◆ DEINE AUFGABE
Gib aus dem Text über den Goldhandel der AfD den Abschnitt von "Martina Renner" bis einschließlich "mitunter antisemitischer Propaganda." Wort für Wort wieder.

Goldrausch

Die staatliche Vorsorgelücke ruft unlautere Edelmetall-Händler auf den Plan, auch die AfD verdient mit

Martina Renner

Nun hat auch die AfD die D-Mark abgeschafft – zumindest ist sie die einzige Goldmünze, die im Gold-Shop der AfD derzeit nicht lieferbar ist. Doch wie kommt die Rechtsaußen-Partei überhaupt dazu, mit dem Edelmetall zu handeln und warum sind gerade verunsicherte Bürger des Mittelstands anfällig für diese fragwürdige Geldanlage?

Zwei Drittel der 18-34-jährigen gehen laut einer Umfrage des Meinungsforschungsinstitutes Infas Anfang dieses Jahres, nicht davon aus, später von der gesetzlichen Rente leben zu können. Während die gesellschaftliche Linke dieser Sorge zum Beispiel mit der Forderung nach Neujustierung staatlicher Altersvorsorge durch ein solidarisches Beitragssystem begegnet, nutzt die Rechte diese Verunsicherung als Nährboden nationalistischer und mitunter antisemitischer Propaganda.

◆ DIE DATEN
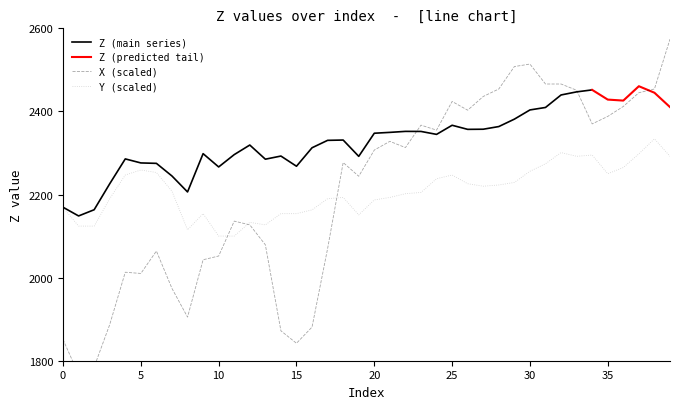

Is it true that Y equals 856.6 at 1?

False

◆ DEINE ANTWORT
Martina Renner

Nun hat auch die AfD die D-Mark abgeschafft – zumindest ist sie die einzige Goldmünze, die im Gold-Shop der AfD derzeit nicht lieferbar ist. Doch wie kommt die Rechtsaußen-Partei überhaupt dazu, mit dem Edelmetall zu handeln und warum sind gerade verunsicherte Bürger des Mittelstands anfällig für diese fragwürdige Geldanlage?

Zwei Drittel der 18-34-jährigen gehen laut einer Umfrage des Meinungsforschungsinstitutes Infas Anfang dieses Jahres, nicht davon aus, später von der gesetzlichen Rente leben zu können. Während die gesellschaftliche Linke dieser Sorge zum Beispiel mit der Forderung nach Neujustierung staatlicher Altersvorsorge durch ein solidarisches Beitragssystem begegnet, nutzt die Rechte diese Verunsicherung als Nährboden nationalistischer und mitunter antisemitischer Propaganda.